João Tovar Jalles et Paulo Medas (2022) ont observé comment se comportent le PIB et le PIB potentiel suite aux explosions de dette. Pour cela, ils ont appliqué la méthode des projections locales à un échantillon de données relatives à 190 pays pour la période allant de 1970 à 2020.
Leur analyse suggère que la production est durablement plus faible suite à une explosion du niveau de dette totale, mais ce n’est pas toujours le cas. L’ampleur et le signe de l’impact dépend de plusieurs facteurs, notamment du type de dette. En l’occurrence, ce sont les envolées de la dette publique qui sont suivies par les pires performances en termes de croissance. Les explosions de dette ne sont jamais suivies par une hausse de la production potentielle ; elles peuvent même décroître cette dernière.
L’effet respectif des explosions de dette publique et de dette privée dépend aussi des conditions économiques initiales. Les explosions de dette publique s’avèrent les plus nuisibles à la croissance lorsqu’elles ont lieu en situation de bonne conjoncture, en l’occurrence lorsque la production opère au-dessus de son potentiel. Ce résultat pourrait s’expliquer par l’adoption d’une politique budgétaire procyclique : un plan de relance adopté lorsque la production est à son potentiel pourrait n’avoir pour effet que de dégrader l’activité et les finances publiques. Quant aux explosions de dette privée, elles s’accompagnent d’une accélération temporaire de la croissance quand l’écart de production est positif.
L’impact des explosions de dette dépend aussi du niveau initial de dette totale. En effet, si le niveau initial de dette est élevé, une explosion de dette se traduit par une croissance du PIB 4 points de pourcentage moindre par rapport à une situation sans explosion de dette publique, tandis qu’une explosion de dette peut être associée à une accélération de la croissance sur quelques années si le niveau initial de dette est bas. En creusant davantage, Jalles et Medas notent que ce résultat tient aux seuls effets de la dette privée. Ainsi, les excès de dette privée pourraient s’avérer plus nuisibles aux perspectives futures de croissance que la taille de la dette publique.

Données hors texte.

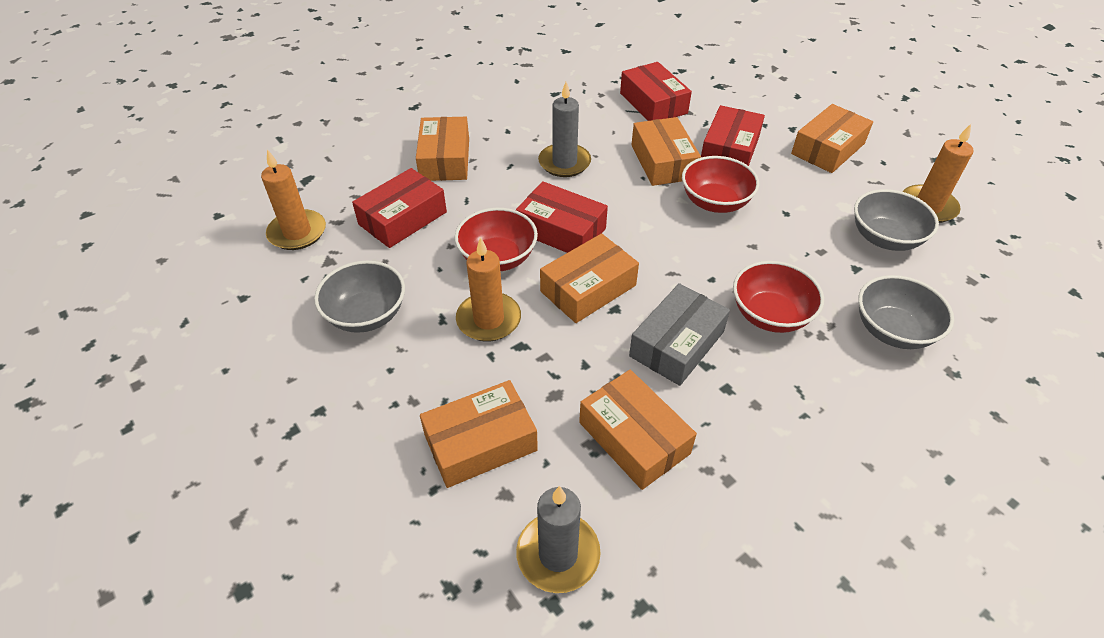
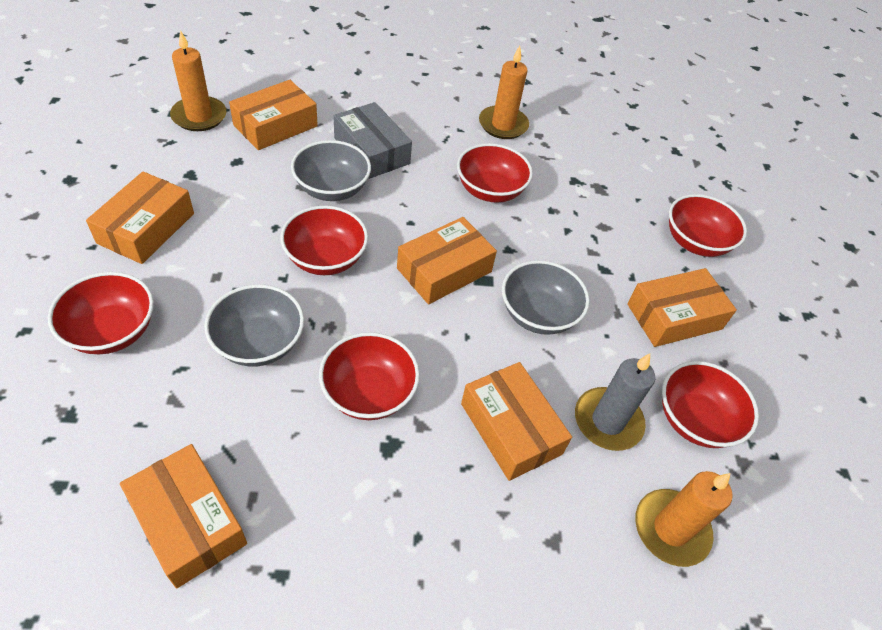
grey candle: 2 -> 1
red bowl: 3 -> 6
red box: 4 -> 0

Jalles et Medas ont enfin observé par quels canaux de transmission les explosions de dette tendaient à affecter la croissance future. Leur analyse suggère que les explosions de dette publique et de dette privée tendent à être suivies par une chute de l’investissement public et de l’investissement privé, ce qui suggère que les entreprises et les gouvernements réduisent leurs dépenses d’investissement lorsqu’ils se retrouvent en situation de difficultés financières. Les explosions de dette publique présentent aussi un effet négatif sur la consommation privée et publique. Cette observation pourrait s’expliquer par le fait que les gouvernements tendent à réduire leurs dépenses ou augmenter les impôts suite aux explosions de leur endettement ou que les ménages réagissent à ces dernières en comprimant leurs dépenses dans l’anticipation d’une hausse des impôts.